Blocking this pathway prevented cancer stem cell renewal and tumor growth and recurrence, as reported in EMBO Molecular Medicine.

A group of scientists report that blocking the hedgehog-GLI (HH-GLI) pathway can prevent the growth of colon cancer tumors, metastatic lesions, and cancer stem cells. Using cyclopamine, a naturally occurring chemical that inhibits HH-GLI, they were able to keep tumors from recurring in mice one year post-treatment.

The HH-GLI signaling pathway is used by cells to communicate with each other, often to determine position, growth, and survival. “Previous work has hinted at the possible role of HH-GLI in colon cancer, but this was denied by other studies, so its involvement was never entirely clear,” states lead researcher, professor Ariel Ruiz i Altaba of Geneva University.

“In this study we have proven that HH-GLI is essential for the development and growth of colon cancers. The research demonstrates the active presence of HH-GLI signaling in epithelial cells of colon cancers. Moreover, we found that metastatic tumors rely on this pathway for sustained growth.” The details appear in EMBO Molecular Medicine.

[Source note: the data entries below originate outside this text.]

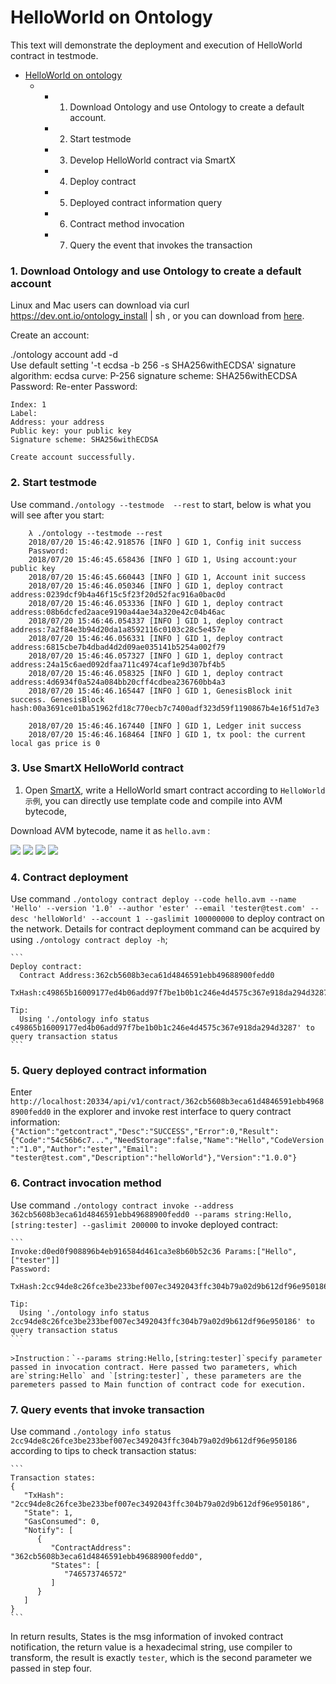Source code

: # HelloWorld on Ontology

This text will demonstrate the deployment and execution of HelloWorld contract in  testmode.

* [HelloWorld on ontology](#helloworld-on-ontology)  
   * * 1. Download Ontology and use Ontology to create a default account.
     * 2. Start testmode
     * 3. Develop HelloWorld contract via SmartX
     * 4. Deploy contract
     * 5. Deployed contract information query
     * 6. Contract method invocation
     * 7. Query the event that invokes the transaction

### 1. Download Ontology and use Ontology to create a default account
Linux and Mac users can download via curl https://dev.ont.io/ontology_install | sh , or you can download from [here](https://github.com/ontio/ontology/releases). 

Create an account:

  ./ontology account add -d  
    Use default setting '-t ecdsa -b 256 -s SHA256withECDSA'
            signature algorithm: ecdsa
            curve: P-256
            signature scheme: SHA256withECDSA
    Password:
    Re-enter Password:

    Index: 1
    Label:
    Address: your address
    Public key: your public key
    Signature scheme: SHA256withECDSA
    
    Create account successfully.

### 2. Start testmode
Use command`./ontology --testmode  --rest` to start, below is what you will see after you start:

```
    λ ./ontology --testmode --rest
    2018/07/20 15:46:42.918576 [INFO ] GID 1, Config init success
    Password:
    2018/07/20 15:46:45.658436 [INFO ] GID 1, Using account:your public key
    2018/07/20 15:46:45.660443 [INFO ] GID 1, Account init success
    2018/07/20 15:46:46.050346 [INFO ] GID 1, deploy contract address:0239dcf9b4a46f15c5f23f20d52fac916a0bac0d
    2018/07/20 15:46:46.053336 [INFO ] GID 1, deploy contract address:08b6dcfed2aace9190a44ae34a320e42c04b46ac
    2018/07/20 15:46:46.054337 [INFO ] GID 1, deploy contract address:7a2f84e3b94d20da1a8592116c0103c28c5e457e
    2018/07/20 15:46:46.056331 [INFO ] GID 1, deploy contract address:6815cbe7b4dbad4d2d09ae035141b5254a002f79
    2018/07/20 15:46:46.057327 [INFO ] GID 1, deploy contract address:24a15c6aed092dfaa711c4974caf1e9d307bf4b5
    2018/07/20 15:46:46.058325 [INFO ] GID 1, deploy contract address:4d6934f0a524a084bb20cff4cdbea236760bb4a3
    2018/07/20 15:46:46.165447 [INFO ] GID 1, GenesisBlock init success. GenesisBlock hash:00a3691ce01ba51962fd18c770ecb7c7400adf323d59f1190867b4e16f51d7e3

    2018/07/20 15:46:46.167440 [INFO ] GID 1, Ledger init success
    2018/07/20 15:46:46.168464 [INFO ] GID 1, tx pool: the current local gas price is 0
```

### 3. Use SmartX HelloWorld contract
1. Open [SmartX](http://smartx.ont.io), write a HelloWorld smart contract according to `HelloWorld示例`, you can directly use template code and compile into AVM bytecode,

Download AVM bytecode, name it as `hello.avm` :

  ![](https://github.com/ontio/documentation/blob/master/Best%20Practices/pic/1.png)
  ![](https://github.com/ontio/documentation/blob/master/Best%20Practices/pic/2.png)
  ![](https://github.com/ontio/documentation/blob/master/Best%20Practices/pic/3.png)
  ![](https://github.com/ontio/documentation/blob/master/Best%20Practices/pic/4.png)

### 4. Contract deployment
Use command `./ontology contract deploy --code hello.avm --name 'Hello' --version '1.0' --author 'ester' --email 'tester@test.com' --desc 'helloWorld' --account 1 --gaslimit 100000000` to deploy contract on the network. Details for contract deployment command can be acquired by using `./ontology contract deploy -h`;

    ```
    Deploy contract:
      Contract Address:362cb5608b3eca61d4846591ebb49688900fedd0
      TxHash:c49865b16009177ed4b06add97f7be1b0b1c246e4d4575c367e918da294d3287
    
    Tip:
      Using './ontology info status c49865b16009177ed4b06add97f7be1b0b1c246e4d4575c367e918da294d3287' to query transaction status
    ```
    
### 5. Query deployed contract information
Enter `http://localhost:20334/api/v1/contract/362cb5608b3eca61d4846591ebb49688900fedd0` in the explorer and invoke rest interface to query contract information:
    ```
    {"Action":"getcontract","Desc":"SUCCESS","Error":0,"Result":{"Code":"54c56b6c7...","NeedStorage":false,"Name":"Hello","CodeVersion":"1.0","Author":"ester","Email":
    "tester@test.com","Description":"helloWorld"},"Version":"1.0.0"}
    ```
    
### 6. Contract invocation method
Use command `./ontology contract invoke --address 362cb5608b3eca61d4846591ebb49688900fedd0 --params string:Hello,[string:tester] --gaslimit 200000` to invoke deployed contract:

    ```
    Invoke:d0ed0f908896b4eb916584d461ca3e8b60b52c36 Params:["Hello",["tester"]]
    Password:
      TxHash:2cc94de8c26fce3be233bef007ec3492043ffc304b79a02d9b612df96e950186
    
    Tip:
      Using './ontology info status 2cc94de8c26fce3be233bef007ec3492043ffc304b79a02d9b612df96e950186' to query transaction status
    ```
    
    >Instruction：`--params string:Hello,[string:tester]`specify parameter passed in invocation contract. Here passed two parameters, which are`string:Hello` and `[string:tester]`, these parameters are the paremeters passed to Main function of contract code for execution.

### 7. Query events that invoke transaction
Use command `./ontology info status 2cc94de8c26fce3be233bef007ec3492043ffc304b79a02d9b612df96e950186` according to tips to check transaction status:

    ```
    Transaction states:
    {
       "TxHash": "2cc94de8c26fce3be233bef007ec3492043ffc304b79a02d9b612df96e950186",
       "State": 1,
       "GasConsumed": 0,
       "Notify": [
          {
             "ContractAddress": "362cb5608b3eca61d4846591ebb49688900fedd0",
             "States": [
                "746573746572"
             ]
          }
       ]
    }
    ```

In return results, States is the msg information of invoked contract notification, the return value is a hexadecimal string, use compiler to transform, the result is exactly `tester`, which is the second parameter we passed in step four.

“Recurrence is a major problem in cancer treatment,” Ruiz i Altaba continues. “While monitoring recovering mice we noted that tumors began to recur in all cases except for those treated with cyclopamine for a short period of time after tumor disappearance. The treated mice were kept for up to one year after the treatment and remained healthy and tumor free.”

Methods to block HH-GLI activity also prevented cancer stem cell self renewal. Using a new in vivo assay to test the participation of cancer stem cells in a growing tumor, the research team demonstrated the essential role of this pathway for the maintenance and survival of cancer stem cells.